Kinshasa, 09 septembre 2025- Le Président de la République, Félix Tshisekedi, a exhorté ce lundi 8 septembre la communauté internationale à reconnaître les génocides commis sur le sol congolais au cours des trente dernières années.
Dans un message vidéo diffusé à Genève à l’ouverture de la 60ᵉ session du Conseil des droits de l’homme des Nations unies, le chef de l’État a insisté sur la nécessité d’instaurer une justice transitionnelle adaptée aux réalités congolaises, afin de garantir la vérité, d’assurer la réparation aux victimes et de consolider la paix. « La mémoire des victimes et la dignité des survivants exigent que ces atrocités ne soient pas oubliées », a-t-il affirmé.
Le message principal est sans équivoque : la RDC demande que ces atrocités soient reconnues au même titre que d’autres génocides à travers le monde, afin de rendre justice aux millions de victimes directes et indirectes.
Cet appel s’inscrit dans une dynamique plus large, marquée ces derniers mois par les plaidoyers répétés d’acteurs politiques et de la société civile congolaise, tous réclamant que la communauté internationale mette fin au silence entourant les crimes de masse qui ont endeuillé le pays.
Si la RDC insiste sur la reconnaissance du génocide dont elle estime avoir été victime, la question demeure sensible sur le plan diplomatique.

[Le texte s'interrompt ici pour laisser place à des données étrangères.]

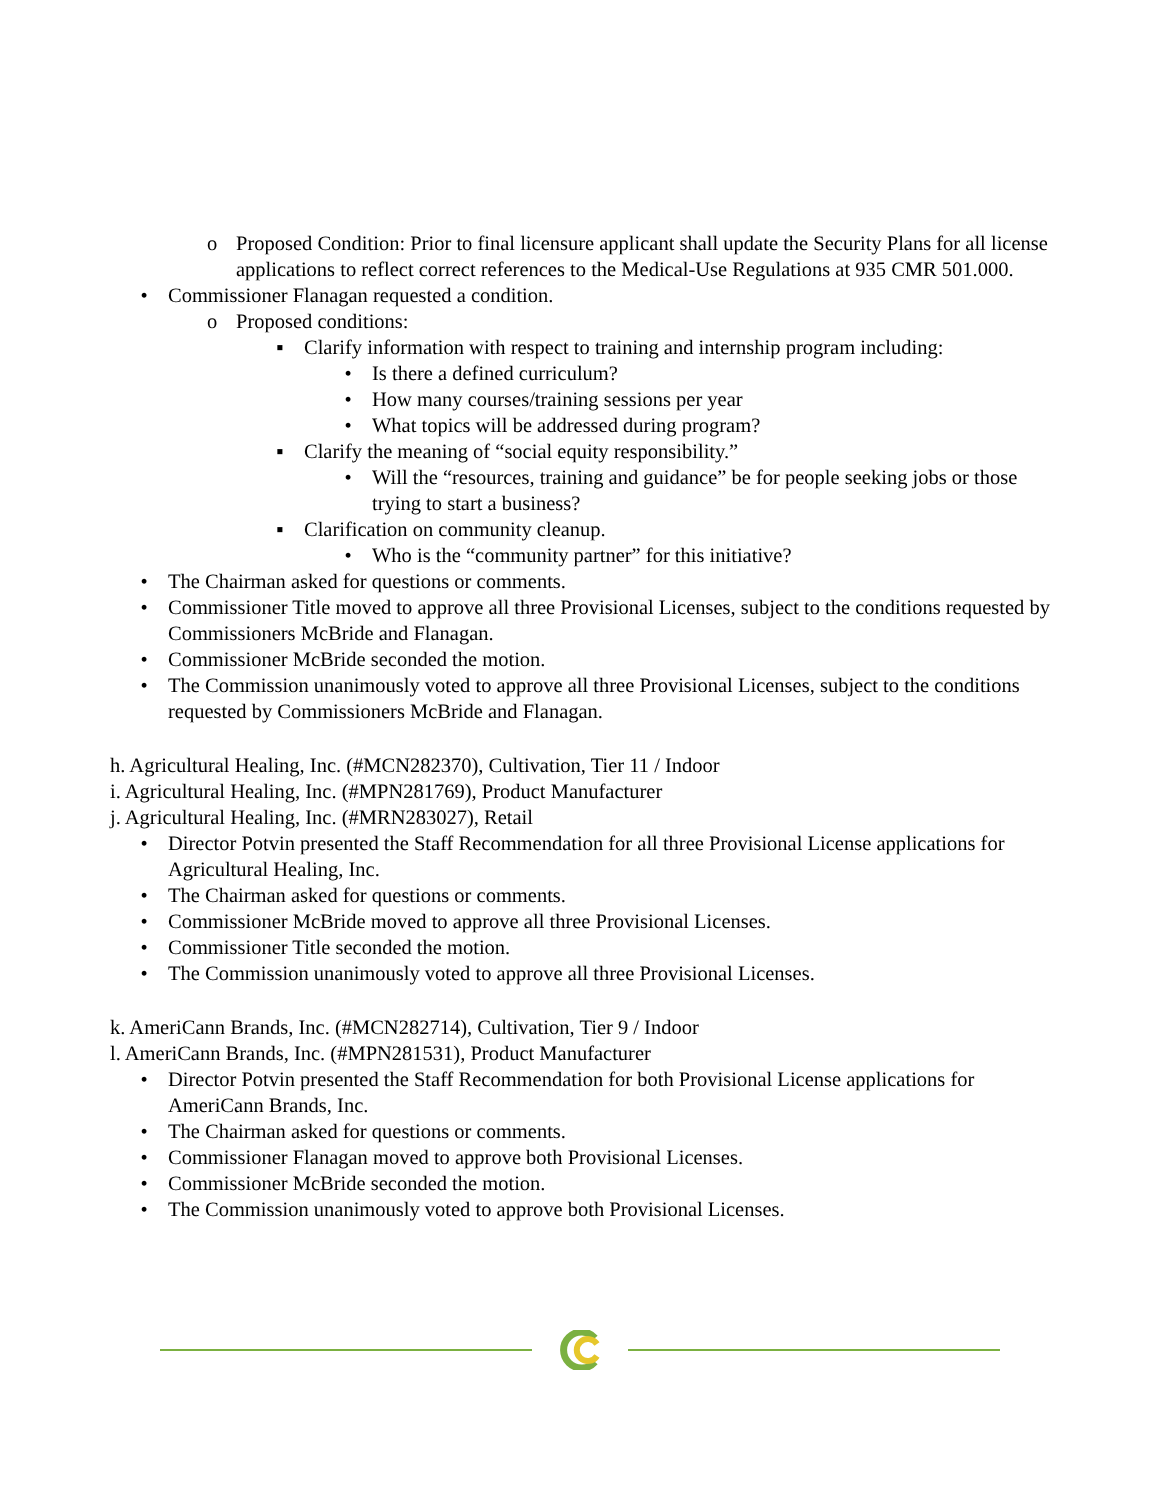o Proposed Condition: Prior to final licensure applicant shall update the Security Plans for all license applications to reflect correct references to the Medical-Use Regulations at 935 CMR 501.000.
• Commissioner Flanagan requested a condition.
o Proposed conditions:
▪ Clarify information with respect to training and internship program including:
• Is there a defined curriculum?
• How many courses/training sessions per year
• What topics will be addressed during program?
▪ Clarify the meaning of “social equity responsibility.”
• Will the “resources, training and guidance” be for people seeking jobs or those trying to start a business?
▪ Clarification on community cleanup.
• Who is the “community partner” for this initiative?
• The Chairman asked for questions or comments.
• Commissioner Title moved to approve all three Provisional Licenses, subject to the conditions requested by Commissioners McBride and Flanagan.
• Commissioner McBride seconded the motion.
• The Commission unanimously voted to approve all three Provisional Licenses, subject to the conditions requested by Commissioners McBride and Flanagan.
h. Agricultural Healing, Inc. (#MCN282370), Cultivation, Tier 11 / Indoor
i. Agricultural Healing, Inc. (#MPN281769), Product Manufacturer
j. Agricultural Healing, Inc. (#MRN283027), Retail
• Director Potvin presented the Staff Recommendation for all three Provisional License applications for Agricultural Healing, Inc.
• The Chairman asked for questions or comments.
• Commissioner McBride moved to approve all three Provisional Licenses.
• Commissioner Title seconded the motion.
• The Commission unanimously voted to approve all three Provisional Licenses.
k. AmeriCann Brands, Inc. (#MCN282714), Cultivation, Tier 9 / Indoor
l. AmeriCann Brands, Inc. (#MPN281531), Product Manufacturer
• Director Potvin presented the Staff Recommendation for both Provisional License applications for AmeriCann Brands, Inc.
• The Chairman asked for questions or comments.
• Commissioner Flanagan moved to approve both Provisional Licenses.
• Commissioner McBride seconded the motion.
• The Commission unanimously voted to approve both Provisional Licenses.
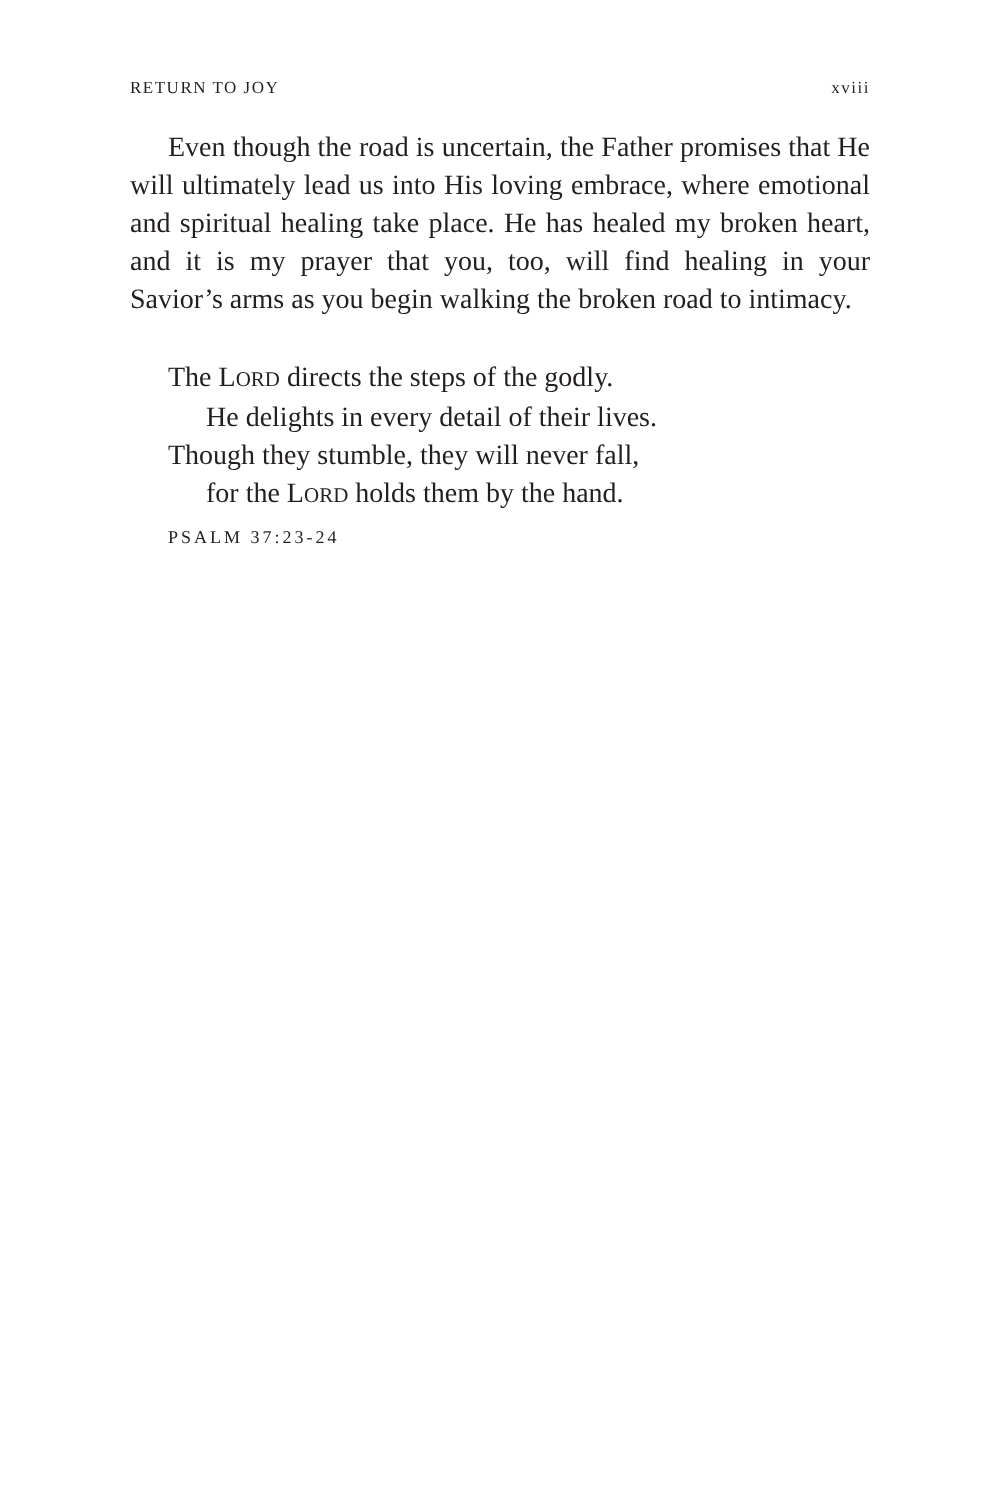RETURN TO JOY xviii
Even though the road is uncertain, the Father promises that He will ultimately lead us into His loving embrace, where emotional and spiritual healing take place. He has healed my broken heart, and it is my prayer that you, too, will find healing in your Savior’s arms as you begin walking the broken road to intimacy.
The LORD directs the steps of the godly.
He delights in every detail of their lives.
Though they stumble, they will never fall,
for the LORD holds them by the hand.
PSALM 37:23-24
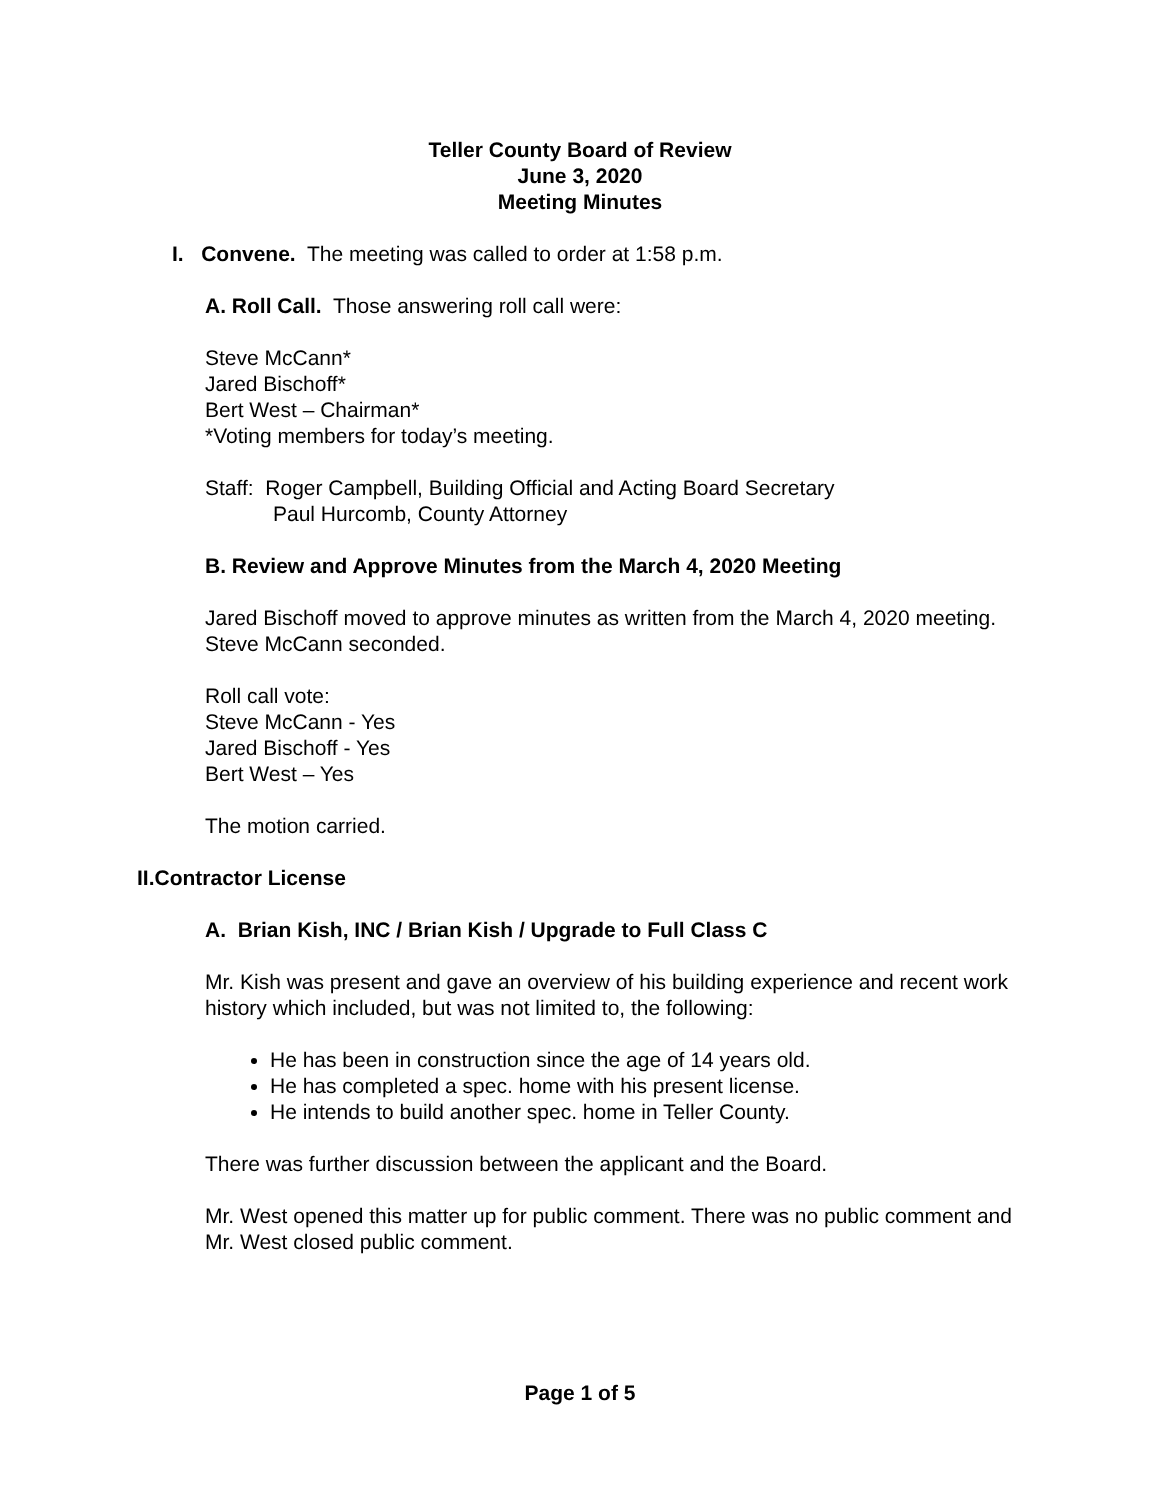Teller County Board of Review
June 3, 2020
Meeting Minutes
I. Convene. The meeting was called to order at 1:58 p.m.
A. Roll Call. Those answering roll call were:
Steve McCann*
Jared Bischoff*
Bert West – Chairman*
*Voting members for today’s meeting.
Staff: Roger Campbell, Building Official and Acting Board Secretary
Paul Hurcomb, County Attorney
B. Review and Approve Minutes from the March 4, 2020 Meeting
Jared Bischoff moved to approve minutes as written from the March 4, 2020 meeting. Steve McCann seconded.
Roll call vote:
Steve McCann - Yes
Jared Bischoff - Yes
Bert West – Yes
The motion carried.
II. Contractor License
A. Brian Kish, INC / Brian Kish / Upgrade to Full Class C
Mr. Kish was present and gave an overview of his building experience and recent work history which included, but was not limited to, the following:
He has been in construction since the age of 14 years old.
He has completed a spec. home with his present license.
He intends to build another spec. home in Teller County.
There was further discussion between the applicant and the Board.
Mr. West opened this matter up for public comment. There was no public comment and Mr. West closed public comment.
Page 1 of 5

Certains États membres de l’ONU redoutent que cette reconnaissance n’entraîne des tensions régionales, notamment avec des pays voisins accusés à plusieurs reprises d’ingérence dans l’Est congolais.
Cependant, des voix s’élèvent au sein de la communauté internationale pour soutenir le devoir de mémoire congolais, estimant qu’il constitue une étape indispensable pour bâtir une paix durable dans la région des Grands Lacs.